AMHERST — Faculty and students at the University of Massachusetts Amherst will hold a discussion Tuesday on racism and racial profiling on campus.
The panel comes after someone wrote a racist threat in a resident hall’s bathroom on Sept. 23, which happened a little more than a week after somebody called the police on a black employee walking to work in the morning. The incidents and the university’s response to them have sparked protest on campus, where hundreds demonstrated outside the Whitmore Administration Building and the Student Union on Thursday.
In an email message on Thursday, university Chancellor Kumble Subbaswamy sought to assure the campus community that university police are investigating the racist graffiti found in Melville Hall.
“I share the frustration and anger that many of you are experiencing as we continue to confront prejudice and racism,” Subbaswamy said. “We are fully committed to ensuring a safe and welcoming environment for every member of our campus community where we openly confront the challenges before us.”
But some students and faculty have voiced frustration with the administration’s response.
“The lack of support and action from the administration is unacceptable and we demand steps to be taken to create an anti racist campus,” the Graduate Employee Organization, the graduate student union, wrote on Facebook.
One Melville resident, Savannah Hart, wrote critically on Facebook about the fact that the university initially called the graffiti threat a "biased incident" instead of "racist," and that residents were told not to speak to the media about the situation.
“My floor being one of the only (if not THE only) floors that is predominately of color feels targeted, unsafe, hurt, and outraged,” Hart wrote of the incident.
It was in that context that students took to campus Thursday to protest.
“We want, we demand transparency, from the UMass administration,” junior math major Nuha Futa, co-president of the university’s Amnesty International chapter, said in an interview. Futa and her organization helped organize the protests. Futa said demonstrators want to see the university address demands that Melville residents have made.
Some of those demands include mandatory meetings in each dorm about racist hate speech, a plan of action to create an anti-racist campus, online training for incoming students and more transparency from the administration.
Futa said that she and other students took issue with the fact that only residents of Melville hall were initially informed of the threatening, racist graffiti.
Subbaswamy, in his email after Thursday’s protest, said that the university’s initial focus “was on the community most directly affected.”
“To that end, a notice was sent to the residence hall, a meeting for residents was held and, as is our usual practice, the public-facing [University of Massachusetts Police Department] crime log was updated,” Subbaswamy wrote. “At the time, I made the conscious decision not to amplify the hateful speech and play into the hands of the hate-monger by sharing news of this incident more widely.”
Subbaswamy also mentioned several ongoing campus climate initiatives, including grants available to create relationship-building projects. He directed students to learn more on the university’s website, saying that UMass Amherst will “redouble our efforts to make you aware of these many opportunities.”
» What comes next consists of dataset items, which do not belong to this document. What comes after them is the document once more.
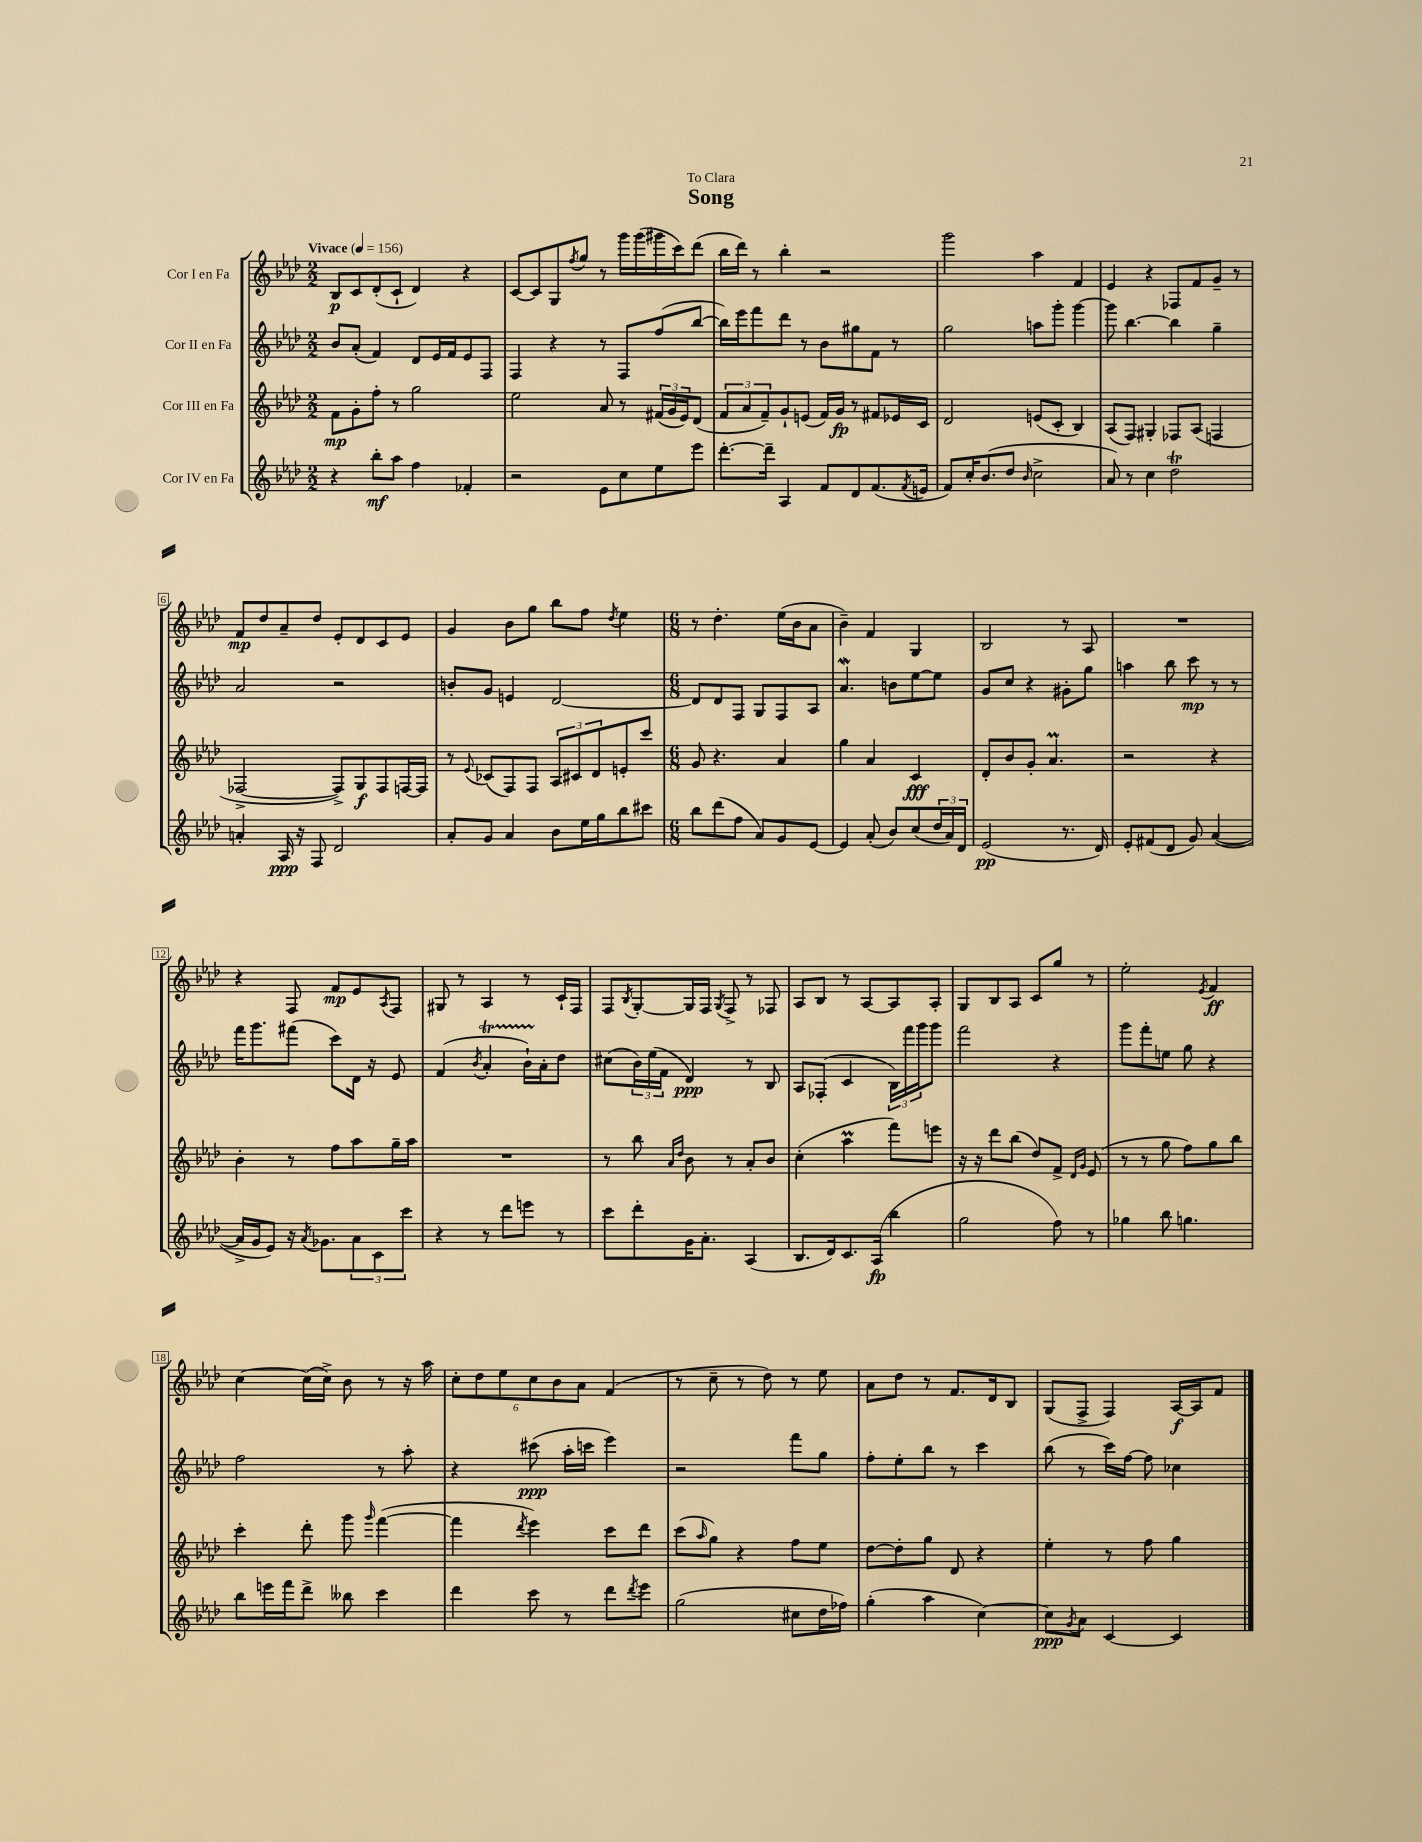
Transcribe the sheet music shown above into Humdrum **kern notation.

**kern	**dynam	**kern	**dynam	**kern	**dynam	**kern	**dynam
*part4	*part4	*part3	*part3	*part2	*part2	*part1	*part1
*staff4	*staff4	*staff3	*staff3	*staff2	*staff2	*staff1	*staff1
*I"Cor IV en Fa	*	*I"Cor III en Fa	*	*I"Cor II en Fa	*	*I"Cor I en Fa	*
*clefG2	*	*clefG2	*	*clefG2	*	*clefG2	*
*k[b-e-a-d-]	*	*k[b-e-a-d-]	*	*k[b-e-a-d-]	*	*k[b-e-a-d-]	*
*M2/2	*	*M2/2	*	*M2/2	*	*M2/2	*
*MM156	*	*MM156	*	*MM156	*	*MM156	*
=1	=1	=1	=1	=1	=1	=1	=1
!	!	!	!	!	!	!LO:TX:a:B:t=Vivace	!
4r	.	8f\L	mp	8b-/L	.	8B-/L	p
.	.	8g'\	.	(8a-'/J	.	8c/	.
8bb-'\L	mf	8ff'\J	.	4f/)	.	(8d-'/	.
8aa-\J	.	8r	.	.	.	8c`/J	.
4ff\	.	2gg\	.	8d-/L	.	4d-/)	.
.	.	.	.	16e-/L	.	.	.
.	.	.	.	16f/J	.	.	.
4f-X'/	.	.	.	8e-/	.	4r	.
.	.	.	.	8F/J	.	.	.
=2	=2	=2	=2	=2	=2	=2	=2
2r	.	2ee-\	.	4F/	.	[8c/L	.
.	.	.	.	.	.	8c/]	.
.	.	.	.	4r	.	8G/	.
.	.	.	.	.	.	8qff/	.
.	.	.	.	.	.	8gg/J	.
8e-\L	.	8a-/	.	8r	.	8r	.
8cc\	.	8r	.	8F/L	.	16ggg\LL	.
.	.	.	.	.	.	(16ggg\	.
8ee-\	.	(24f#X/LL	.	(8ff/	.	16ggg#X\	.
.	.	24g/	.	.	.	.	.
.	.	.	.	.	.	16ccc\J)	.
.	.	24e-/J)	.	.	.	.	.
8eee-\J	.	(8d-/J	.	[8bb-/J	.	(8ddd-\J	.
=3	=3	=3	=3	=3	=3	=3	=3
[8.ddd-'\L	.	12f/L	.	16bb-\LL])	.	16bb-\LL	.
.	.	.	.	16eee-\J	.	16ddd-\JJ)	.
.	.	12a-/	.	.	.	.	.
.	.	.	.	8fff\	.	8r	.
.	.	12f~/)	.	.	.	.	.
16ddd-~\Jk]	.	.	.	.	.	.	.
4A-/	.	8g`/	.	8ddd-\J	.	4bb-'\	.
.	.	(8en/J	.	8r	.	.	.
8f/L	.	16f/LL)	.	8b-\L	.	2r	.
.	.	16g/JJ	fp	.	.	.	.
8d-/	.	8r	.	8gg#X\	.	.	.
(8.f/	.	8f#X/L	.	8f\J	.	.	.
.	.	16e-X/L	.	8r	.	.	.
8qf/	.	.	.	.	.	.	.
16en/Jk	.	16c/JJ	.	.	.	.	.
=4	=4	=4	=4	=4	=4	=4	=4
8f/L)	.	2d-/	.	2gg\	.	2ggg\	.
16cc'/K	.	.	.	.	.	.	.
(8.b-/	.	.	.	.	.	.	.
8dd-/J	.	.	.	.	.	.	.
16qqb-/	.	.	.	.	.	.	.
2cc^\	.	(8en/L	.	8aan\L	.	4aa-\	.
.	.	8c'/J	.	8ggg'\J	.	.	.
.	.	4B-/)	.	[4ggg\	.	4f/	.
=5	=5	=5	=5	=5	=5	=5	=5
8a-/)	.	(8A-/L	.	8ggg\]	.	4e-/	.
8r	.	8F/J)	.	[4.bb-\	.	.	.
4cc\	.	4G#X'/	.	.	.	4r	.
2dd-T\	.	8F-X/L	.	4bb-\]	.	8F-X/L	.
.	.	(8A-/J	.	.	.	8f/	.
.	.	4Fn/	.	4gg~\	.	8g~/J	.
.	.	.	.	.	.	8r	.
!!LO:LB:g=z
=6	=6	=6	=6	=6	=6	=6	=6
4an'/	.	[2F-X^/	.	2a-/	.	8f/L	mp
.	.	.	.	.	.	8dd-/	.
16A-/	ppp	.	.	.	.	8a-~/	.
16r	.	.	.	.	.	.	.
8F/	.	.	.	.	.	8dd-/J	.
2d-/	.	8F-^/L])	.	2r	.	8e-'/L	.
.	.	8G/	f	.	.	8d-/	.
.	.	8F-/	.	.	.	8c/	.
.	.	[16Fn/L	.	.	.	8e-/J	.
.	.	16F/JJ]	.	.	.	.	.
=7	=7	=7	=7	=7	=7	=7	=7
8a-'/L	.	8r	.	8bn'/L	.	4g/	.
.	.	8qqe-/	.	.	.	.	.
8g/J	.	(8c-X/L	.	8g/J	.	.	.
4a-/	.	8F/)	.	4en/	.	8b-\L	.
.	.	8F/J	.	.	.	8gg\J	.
8b-\L	.	12A-/L	.	[2d-/	.	8bb-\L	.
.	.	12c#X/	.	.	.	.	.
16ee-\L	.	.	.	.	.	8ff\J	.
.	.	12d-/	.	.	.	.	.
16gg\J	.	.	.	.	.	.	.
.	.	.	.	.	.	8qdd-/	.
8bb-\	.	8en'/	.	.	.	4ee-\	.
8ccc#X\J	.	8ccc/J	.	.	.	.	.
=8	=8	=8	=8	=8	=8	=8	=8
*M6/8	*	*M6/8	*	*M6/8	*	*M6/8	*
8bb-\L	.	8g/	.	8d-/L]	.	8r	.
(8ddd-\	.	4.r	.	8d-/	.	4.dd-'\	.
8ff\J	.	.	.	8F/J	.	.	.
8a-/L)	.	.	.	8G/L	.	.	.
8g/	.	4a-/	.	8F/	.	(16ee-\LL	.
.	.	.	.	.	.	16b-\J	.
[8e-/J	.	.	.	8A-/J	.	8a-\J	.
=9	=9	=9	=9	=9	=9	=9	=9
4e-/]	.	4gg\	.	4.a-w/	.	4b-~\)	.
(8a-'/	.	4a-/	.	.	.	4f/	.
8b-/L)	.	.	.	8bn\L	.	.	.
(8cc/	.	4c/	fff	[8ee-\	.	4G/	.
24dd-/L	.	.	.	8ee-\J]	.	.	.
24a-/)	.	.	.	.	.	.	.
24d-/JJ	.	.	.	.	.	.	.
=10	=10	=10	=10	=10	=10	=10	=10
(2e-/	pp	8d-'/L	.	8g/L	.	2B-/	.
.	.	8b-/	.	8cc/J	.	.	.
.	.	8g'/J	.	4r	.	.	.
.	.	4.a-M/	.	.	.	.	.
8.r	.	.	.	8g#X'\L	.	8r	.
.	.	.	.	8gg\J	.	8A-/	.
16d-/)	.	.	.	.	.	.	.
=11	=11	=11	=11	=11	=11	=11	=11
8e-'/L	.	2r	.	4aan\	.	2.r	.
(8f#X/	.	.	.	.	.	.	.
8d-/J	.	.	.	8bb-\	.	.	.
8g/)	.	.	.	8ccc\	mp	.	.
([4a-/	.	4r	.	8r	.	.	.
.	.	.	.	8r	.	.	.
!!LO:LB:g=z
=12	=12	=12	=12	=12	=12	=12	=12
16a-^/LL]	.	4b-'\	.	16fff\KL	.	4r	.
16g/J	.	.	.	8.ggg\	.	.	.
8e-/J)	.	.	.	.	.	.	.
16r	.	8r	.	(8fff#X\J	.	8F/	.
8qa-/	.	.	.	.	.	.	.
8.g-X\L	.	.	.	.	.	.	.
.	.	8ff\L	.	8ccc\L)	.	8f/L	mp
12a-\	.	8aa-\	.	16d-\Jk	.	8e-/	.
.	.	.	.	16r	.	.	.
12c\	.	.	.	.	.	.	.
.	.	.	.	.	.	8qA-/	.
.	.	16gg~\L	.	8e-/	.	8F/J	.
12ccc\J	.	.	.	.	.	.	.
.	.	16aa-\JJ	.	.	.	.	.
=13	=13	=13	=13	=13	=13	=13	=13
4r	.	2.r	.	(4f/	.	8G#X/	.
.	.	.	.	.	.	8r	.
.	.	.	.	8qb-/	.	.	.
8r	.	.	.	4a-T'/	.	4A-/	.
8ddd-\L	.	.	.	.	.	.	.
8eeen\J	.	.	.	16b-TTT`\LL)	.	8r	.
.	.	.	.	16a-'\J	.	.	.
8r	.	.	.	8dd-\J	.	16c`/LL	.
.	.	.	.	.	.	16F/JJ	.
=14	=14	=14	=14	=14	=14	=14	=14
8ccc\L	.	8r	.	(8cc#X\L	.	8F/L	.
.	.	.	.	.	.	8qB-/	.
8ddd-'\	.	8bb-\	.	24b-\L)	.	[8G'/	.
.	.	.	.	(24ee-\	.	.	.
.	.	.	.	24f\JJ	.	.	.
.	.	16qqa-/LL	.	.	.	.	.
.	.	16qqdd-/JJ	.	.	.	.	.
16g\K	.	8b-\	.	4d-/)	ppp	16G/L]	.
8.a-'\J	.	.	.	.	.	16F/JJ	.
.	.	.	.	.	.	8qG/	.
.	.	8r	.	.	.	8F^/	.
(4A-/	.	8a-'/L	.	8r	.	8r	.
.	.	8b-/J	.	8B-/	.	8F-X/	.
=15	=15	=15	=15	=15	=15	=15	=15
8.B-/L	.	(4cc'\	.	8A-/L	.	8A-/L	.
.	.	.	.	(8F-X'/J	.	8B-/J	.
16d-/k)	.	.	.	.	.	.	.
8.c/	.	4aa-M\	.	4c/	.	8r	.
.	.	.	.	.	.	[8A-/L	.
(16A-/Jk	fp	.	.	.	.	.	.
4bb-\	.	8fff\L)	.	24B-\LL)	.	8A-/]	.
.	.	.	.	24fff\	.	.	.
.	.	.	.	24ggg\J	.	.	.
.	.	8eeen\J	.	8ggg\J	.	8A-'/J	.
=16	=16	=16	=16	=16	=16	=16	=16
2gg\	.	16r	.	2fff\	.	8G/L	.
.	.	16r	.	.	.	.	.
.	.	8ddd-\L	.	.	.	8B-/	.
.	.	(8bb-\J	.	.	.	8A-/J	.
.	.	8dd-/L)	.	.	.	8c/L	.
8ff\)	.	8f^/J	.	4r	.	8gg/J	.
.	.	16qqd-/LL	.	.	.	.	.
.	.	16qqg/JJ	.	.	.	.	.
8r	.	(8e-/	.	.	.	8r	.
=17	=17	=17	=17	=17	=17	=17	=17
4gg-X\	.	8r	.	8ggg\L	.	2ee-'\	.
.	.	8r	.	8fff'\	.	.	.
8bb-\	.	8gg\	.	8een\J	.	.	.
4.ggn\	.	8ff\L)	.	8gg\	.	.	.
.	.	.	.	.	.	8qe-/	.
.	.	8gg\	.	4r	.	4f/	ff
.	.	8bb-\J	.	.	.	.	.
!!LO:LB:g=z
=18	=18	=18	=18	=18	=18	=18	=18
8bb-\L	.	4ccc'\	.	2ff\	.	[4cc\	.
16eeen\L	.	.	.	.	.	.	.
16fff\J	.	.	.	.	.	.	.
8ddd-^\J	.	8ddd-'\	.	.	.	(16cc\LL]	.
.	.	.	.	.	.	16cc^\JJ)	.
8bb--X\	.	8ggg\	.	.	.	8b-\	.
.	.	16qqggg/	.	.	.	.	.
4ccc\	.	([4fff\	.	8r	.	8r	.
.	.	.	.	8aa-'\	.	16r	.
.	.	.	.	.	.	16aa-\	.
=19	=19	=19	=19	=19	=19	=19	=19
4ddd-\	.	4fff\]	.	4r	.	12cc'\L	.
.	.	.	.	.	.	12dd-\	.
.	.	.	.	.	.	12ee-\	.
.	.	8qddd-/	.	.	.	.	.
8ccc\	.	4eee-\)	.	(8ccc#X\	ppp	12cc\	.
.	.	.	.	.	.	12b-\	.
8r	.	.	.	16aa-'\LL	.	.	.
.	.	.	.	.	.	12a-\J	.
.	.	.	.	16cccn\JJ	.	.	.
8ddd-\L	.	8ccc\L	.	4eee-\)	.	(4f/	.
8qddd-/	.	.	.	.	.	.	.
8eee-\J	.	8ddd-\J	.	.	.	.	.
=20	=20	=20	=20	=20	=20	=20	=20
(2gg\	.	(8ccc\L	.	2r	.	8r	.
.	.	16qqaa-/	.	.	.	.	.
.	.	8gg\J)	.	.	.	8cc~\	.
.	.	4r	.	.	.	8r	.
.	.	.	.	.	.	8dd-\)	.
8cc#X\L	.	8ff\L	.	8fff\L	.	8r	.
16dd-\L	.	8ee-\J	.	8gg\J	.	8ee-\	.
16ff-X\JJ)	.	.	.	.	.	.	.
=21	=21	=21	=21	=21	=21	=21	=21
(4gg'\	.	[8dd-\L	.	8ff'\L	.	8a-\L	.
.	.	8dd-'\]	.	8ee-'\	.	8dd-\J	.
4aa-\	.	8gg\J	.	8bb-\J	.	8r	.
.	.	8d-/	.	8r	.	8.f/L	.
[4cc\)	.	4r	.	4ccc\	.	.	.
.	.	.	.	.	.	16d-/k	.
.	.	.	.	.	.	8B-/J	.
=22	=22	=22	=22	=22	=22	=22	=22
8cc\L]	ppp	4ee-'\	.	(8bb-\	.	(8G/L	.
8qg/	.	.	.	.	.	.	.
8a-\J	.	.	.	8r	.	8F^/J	.
[4c/	.	8r	.	16ccc\LL)	.	4F/)	.
.	.	.	.	[16ff\JJ	.	.	.
.	.	8ff\	.	8ff\]	.	.	.
4c/]	.	4gg\	.	4cc-X\	.	[16A-/LL	f
.	.	.	.	.	.	16A-/J]	.
.	.	.	.	.	.	8f/J	.
==	==	==	==	==	==	==	==
*-	*-	*-	*-	*-	*-	*-	*-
But those initiatives don’t seem to have placated those wanting larger changes on campus.
“We won’t take it sitting down, we’re mobilizing," Futa said Monday. “We really just want to make sure that the school is held accountable and implements change that really will change the climate for a lot of us on campus … This should be a campus for everybody.”
On Tuesday at 5 p.m., faculty and students from the university’s Afro-American Studies department will hold a panel titled “The Problem of the Color Line: A Discussion of Racism and Racial Profiling on Campus.”
In a description of the event, its sponsors say the panel is meant to be a thoughtful and intelligent discussion of “how and why we got here.”
“They will offer brief reflections from various disciplines, focused on race and racism in the United States,” the description reads. “This Teach-In will provide the critical context we need to understand the troubled past and envision higher expectations of our community.”
The event will take place in the Cape Cod Lounge of the Student Union.